Currently, ICBs are required to appoint at least one ordinary member nominated jointly by NHS trusts and NHS foundation trusts, and at least one ordinary member who provides primary medical services in the ICB’s area. We are proposing to remove these requirements, as it will be necessary for ICBs to:
- make strategic commissioning decisions in a forum that avoids conflicts of interest
- be trusted to make decisions about membership of their boards without legislative prescription
ICBs will continue to have requirements to ensure that they have at least one member with sufficient knowledge and experience of mental health services. In addition, ICB chairs will retain the discretion to appoint additional members if they deem it necessary. The Secretary of State can also provide further guidance to ICBs on their membership, to ensure boards react to shifting priorities and challenges. Beyond the legislation, we will continue to support ICBs to work in close partnership with health and care organisations in their areas and to maintain close working relationships with local authorities and their ongoing planning responsibilities.
Financial accountability
We are supporting the NHS to move into financial surplus over time. By March 2030, most NHS organisations are expected to be living within their means.
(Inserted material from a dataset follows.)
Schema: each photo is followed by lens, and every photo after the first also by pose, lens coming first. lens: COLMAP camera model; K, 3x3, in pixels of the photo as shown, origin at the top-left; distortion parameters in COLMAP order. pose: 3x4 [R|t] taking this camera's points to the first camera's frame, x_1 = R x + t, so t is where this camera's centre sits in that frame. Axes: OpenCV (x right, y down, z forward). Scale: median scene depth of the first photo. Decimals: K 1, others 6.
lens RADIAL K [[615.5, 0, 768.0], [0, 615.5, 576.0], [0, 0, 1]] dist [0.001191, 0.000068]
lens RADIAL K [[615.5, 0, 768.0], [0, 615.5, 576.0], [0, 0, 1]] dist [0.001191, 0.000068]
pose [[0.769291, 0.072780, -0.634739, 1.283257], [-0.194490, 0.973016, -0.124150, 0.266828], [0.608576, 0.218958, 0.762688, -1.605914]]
To achieve this, the way NHS finances are managed needs to change. Currently, the focus is on the financial position of the whole local area which is made up of ICBs and the NHS trusts they work with. Legislation requires these systems collectively to remain within national spending limits, rather than holding each organisation independently to account. In other words, it is the system as a whole that must balance the books.
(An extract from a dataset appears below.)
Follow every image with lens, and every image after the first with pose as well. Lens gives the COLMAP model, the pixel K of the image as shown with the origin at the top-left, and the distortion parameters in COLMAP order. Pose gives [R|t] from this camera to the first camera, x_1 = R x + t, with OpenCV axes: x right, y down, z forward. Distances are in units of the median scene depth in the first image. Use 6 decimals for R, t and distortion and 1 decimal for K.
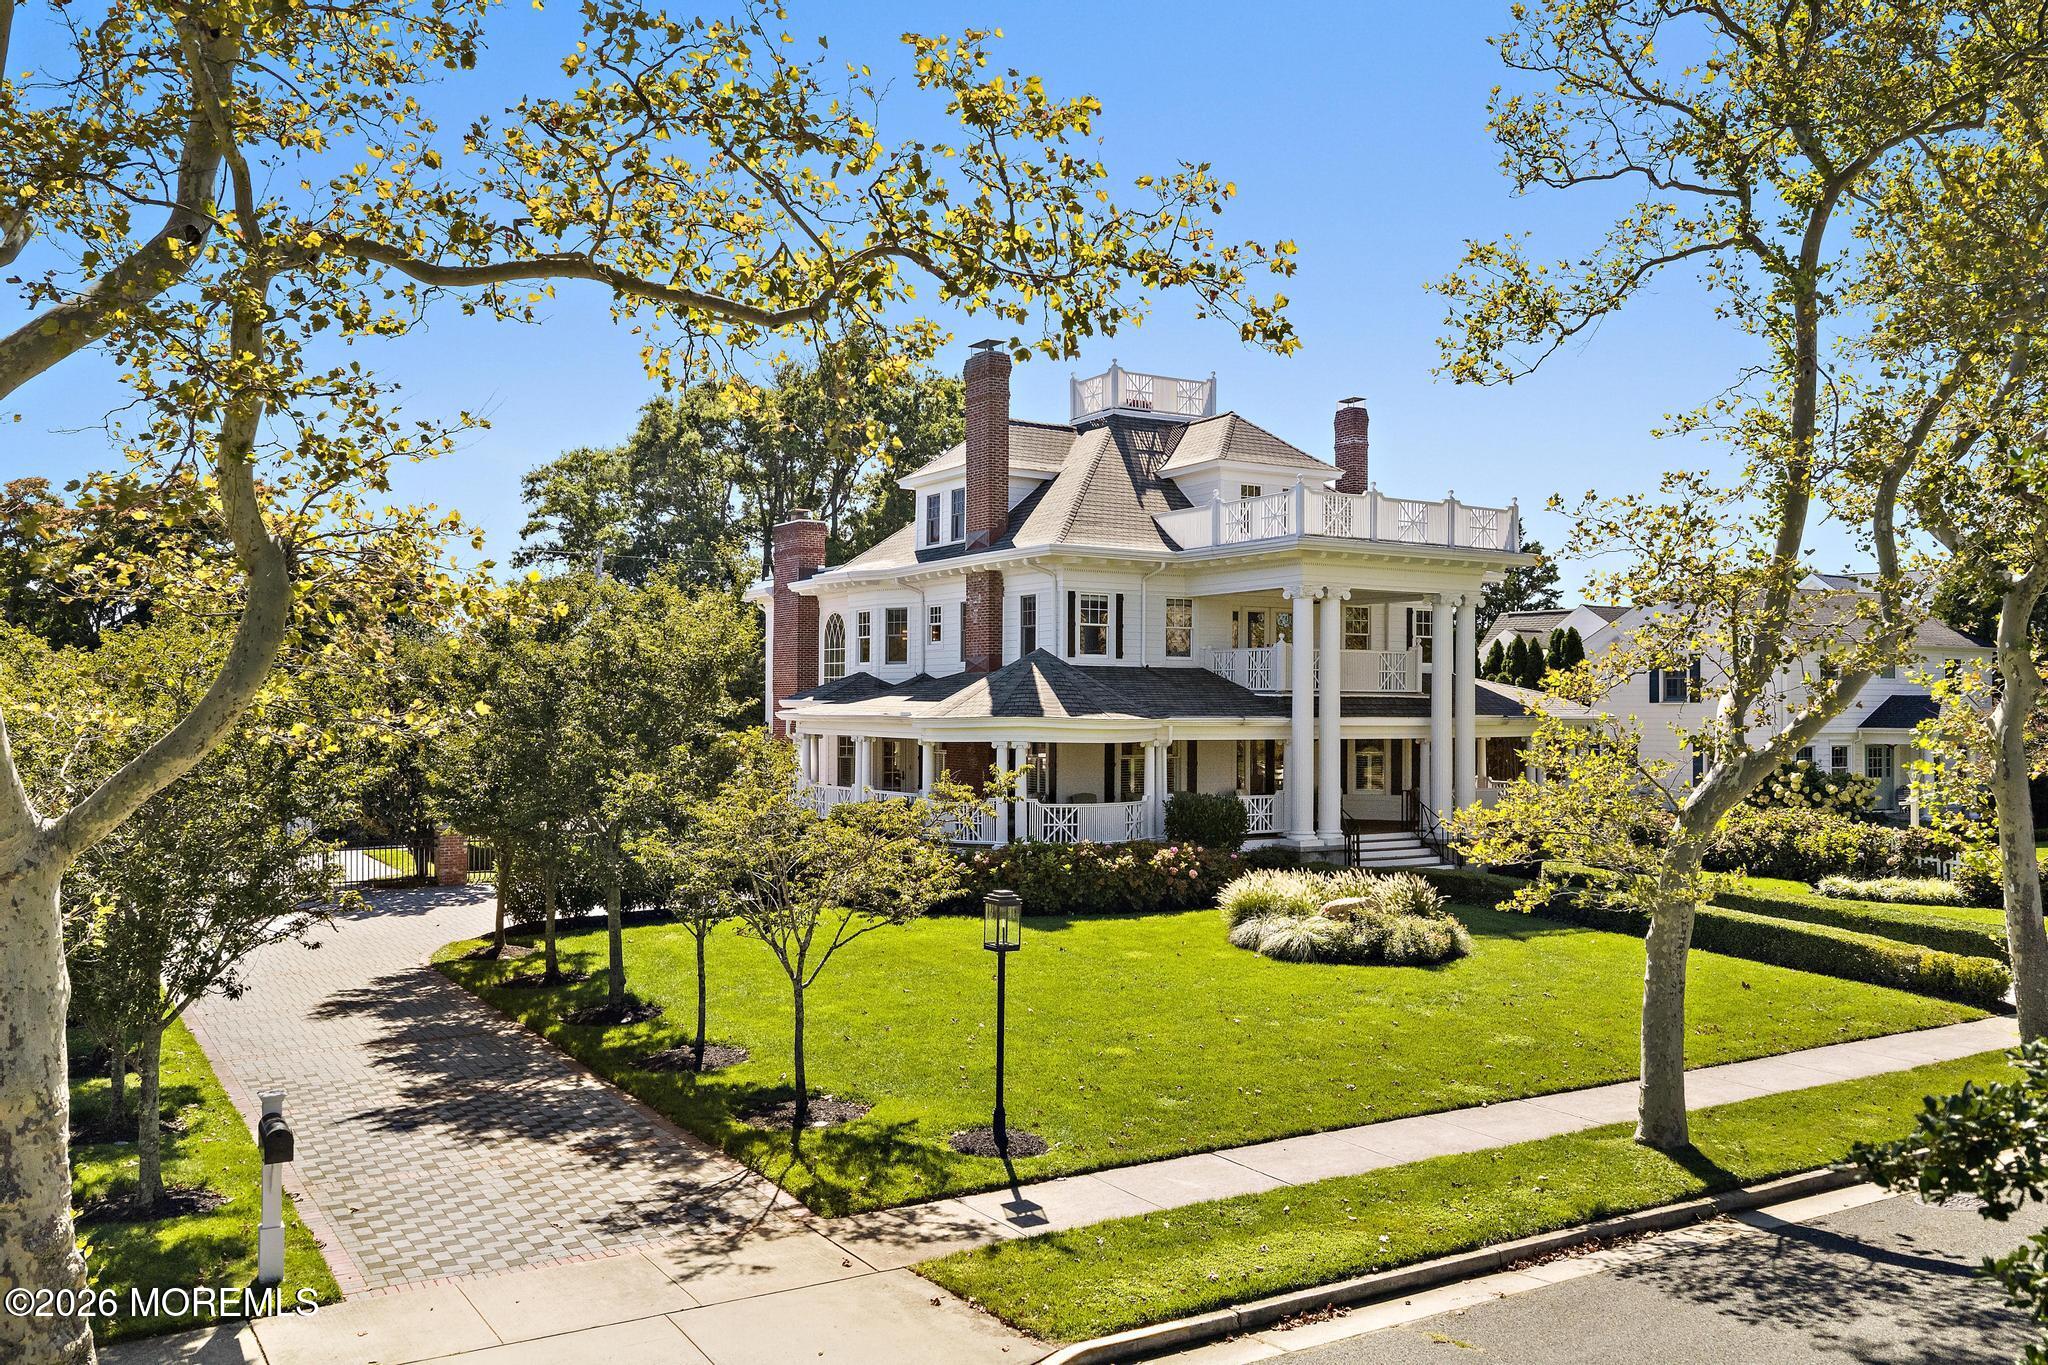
lens RADIAL K [[1654.2, 0, 1024.0], [0, 1654.2, 682.5], [0, 0, 1]] dist [0.053569, 0.001396]
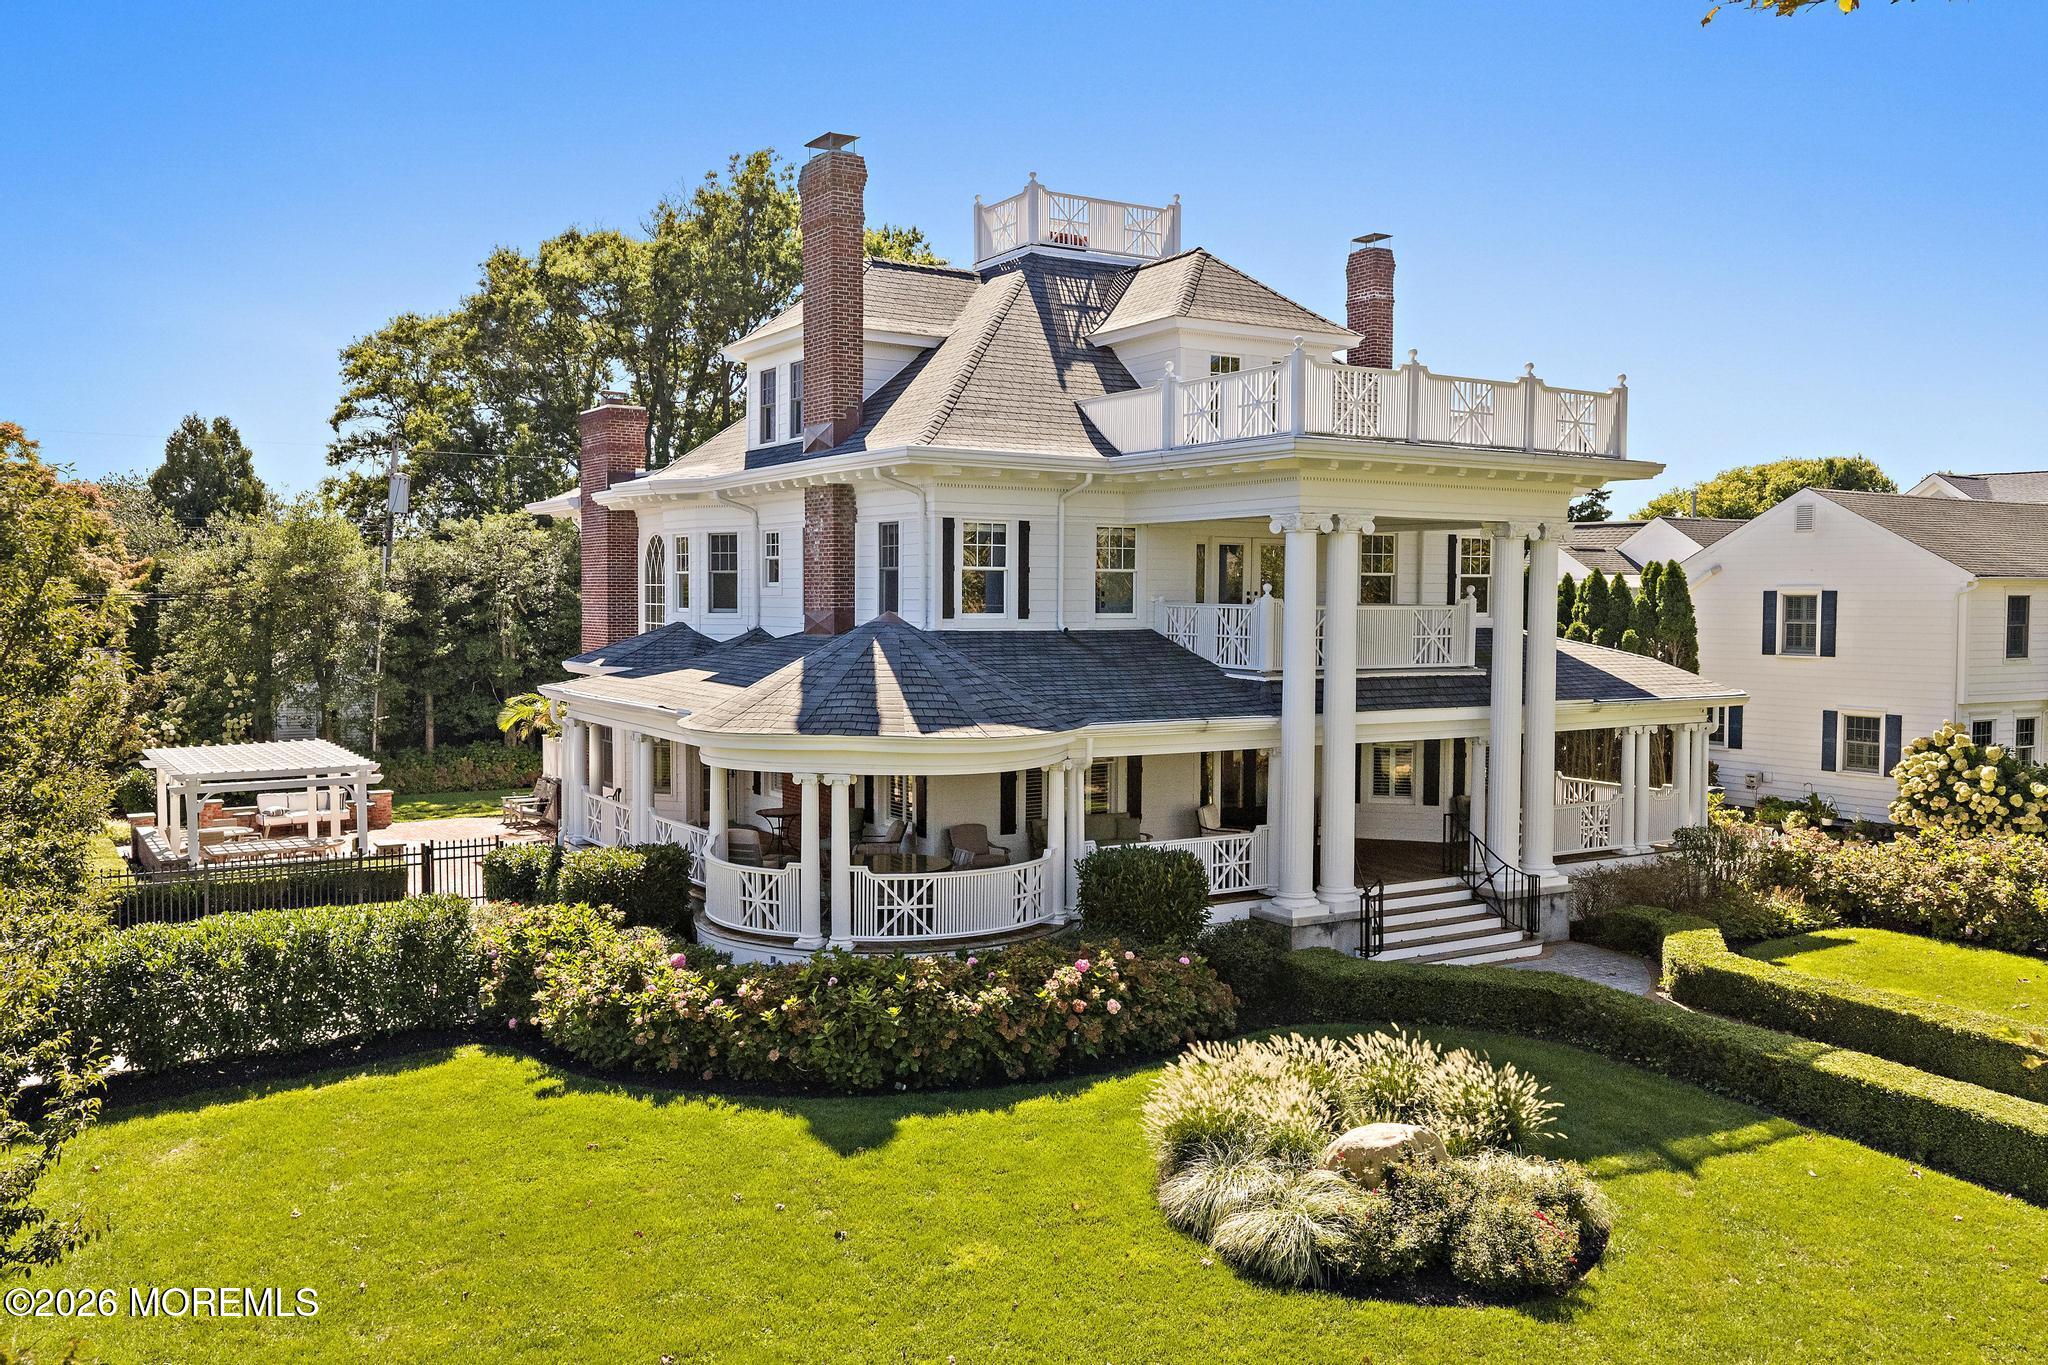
lens RADIAL K [[1676.2, 0, 1024.0], [0, 1676.2, 682.5], [0, 0, 1]] dist [0.025540, -0.000096]
pose [[0.999984, -0.000395, 0.005624, 0.052804], [0.000012, 0.997690, 0.067927, -0.033935], [-0.005637, -0.067926, 0.997674, 0.320499]]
However, this collective approach makes it harder to hold individual organisations accountable for their own financial performance. The 10 Year Health Plan shifts the emphasis towards the financial performance of each organisation, rather than relying primarily on the combined position of the local system. At the same time, as ICBs move towards a more strategic commissioning role, their focus will increasingly be on planning and organising local health services, rather than managing day-to-day financial pressures across their area.
To support these changes, the bill will remove mandatory duties for collective financial balance and instead strengthen accountability for each organisation’s own financial performance, alongside proportionate national oversight. The Secretary of State will retain the power to place joint financial objectives for ICBs and one or more of its partner NHS trusts and NHS foundation trust should this be needed.